• _REQUEST 1_:
In the hoof-trimming discussion, swap "rasping" for "filing" and write out the passage starting at "04-22-2010, 01:24 PM" and ending at "preventing/treating thrush ;)".
• _REQUEST 2_:
Do these statements agree with the hoof-trimming discussion? Answer yes or no for each and quote the deciding words. (a) One poster who trims their own horses' hooves watched the Ramey DVD. (b) The poster who trims their own horses would feel comfortable handling a hoof problem. (c) The first poster uses a rasp between trims but leaves the trimming to professionals.
• _REQUEST 3_:
Write what comes next in the hoof-trimming discussion, picking up after its final post.

I have no problems using the rasp on my horses between trims, but I leave the actual trimming to the professionals.
     
    04-22-2010, 11:29 AM
  #3
Yearling
My farrier went to both farrier school as well as a "hands on" kind of thing with a vetran farrier that he worked under as a apprentice, so to speak. He was kind of rough around the edges at first, but he got a good grip on how to do things correctly and he does very nicely now
     
    04-22-2010, 12:05 PM
  #4
Trained
I would take the course AND find and farrier to work with for at least a little while. In my opinion it is definitely worth it.

I trim my horses hooves. No formal training, watched the Ramey DVD, read a bunch of stuff off the internet, and had a friend who was more expereinced watch me for awhile. Last summer I had a trimmer/farrier come out to see how I was doing and this year I've had my friend out again.

One of these days I'll post some pics up in the critique section. Oh and I wouldn't feel comfortable dealing with some sort of "problem." At least not at this point. My horses have pretty easy/normal hooves, so it hasn't been difficult yet.
     
    04-22-2010, 01:24 PM
  #5
Yearling
I have known people who trim their own horses and it takes months for these horses feet to be corrected. I think a light rasping between is no biggy but I would never attempt to trim. I know absolutely nothing about horses feet other then they need to be cleaned and preventing/treating thrush ;)

• _EXERCISE DATA_:

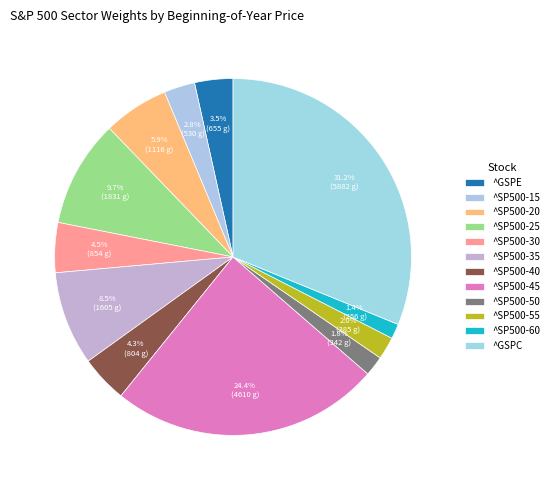

Count the number of slices in the pie.

12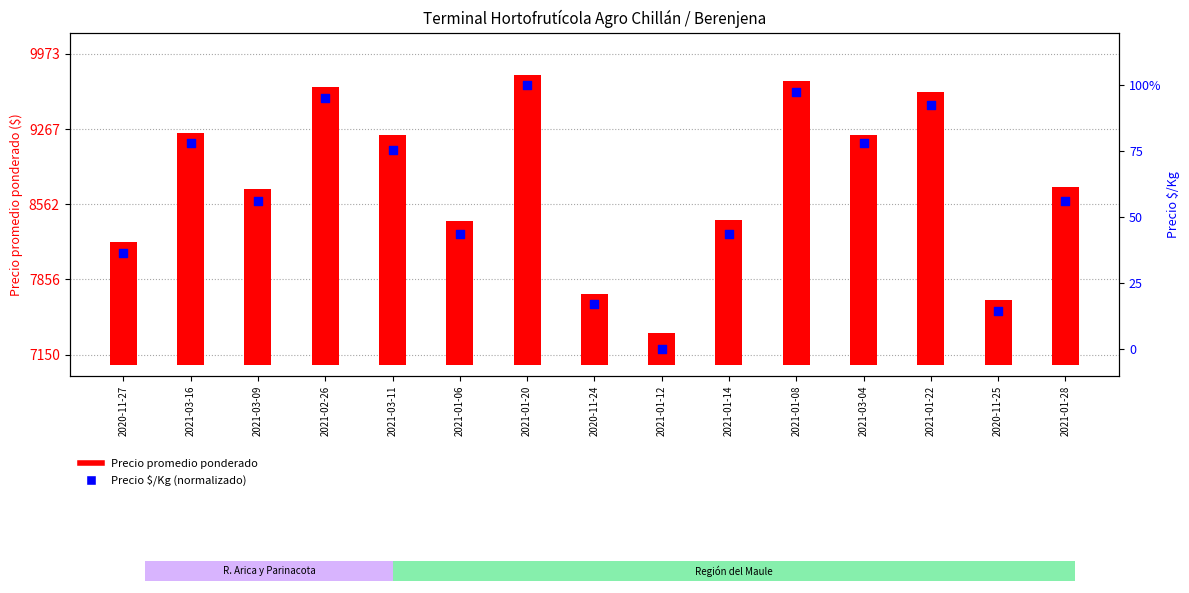

What are all the series names shown in the legend?

Precio promedio ponderado, Precio $/Kg (normalizado)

• _EXERCISE RESULT 1_:
04-22-2010, 01:24 PM
  #5
Yearling
I have known people who trim their own horses and it takes months for these horses feet to be corrected. I think a light filing between is no biggy but I would never attempt to trim. I know absolutely nothing about horses feet other then they need to be cleaned and preventing/treating thrush ;)

• _EXERCISE RESULT 2_:
(a) Yes: "watched the Ramey DVD"
(b) No: "I wouldn't feel comfortable dealing with some sort of "problem.""
(c) Yes: "I have no problems using the rasp on my horses between trims, but I leave the actual trimming to the professionals."

• _EXERCISE RESULT 3_:
    04-22-2010, 01:26 PM
  #6
Yearling
I think in order to do it you have to be incredibly knowledgeable and confident in your ability, and while I am quite knowledgeable about the hoof of a horse, I am nowhere near confident enough to do it myself.
My friend's dad is a big time dairy farmer though, and he decided to trim their pony after a farrier made a complete mess.. and ended up getting the pony sound and back on good feet. (THIS IS NOT THE NORM. I am by NO MEANS telling you to trim your own horse.)

And, food for thought, has anyone tried out one of these?
Rider's Rasp
     
    04-22-2010, 01:28 PM
  #7
Banned
Quote:
Originally Posted by MN Tigerstripes    
I would take the course AND find and farrier to work with for at least a little while.
If you really want to trim your own horse do this.
     
    04-22-2010, 01:31 PM
  #8
Yearling
Never seen that kmacdougall but I like it! I'd love it to practice on Sonata and get her more comfortable with work on her feet and Aidan usually gets flairs in the back (only front shoes) that'd be nice to keep them from getting bad.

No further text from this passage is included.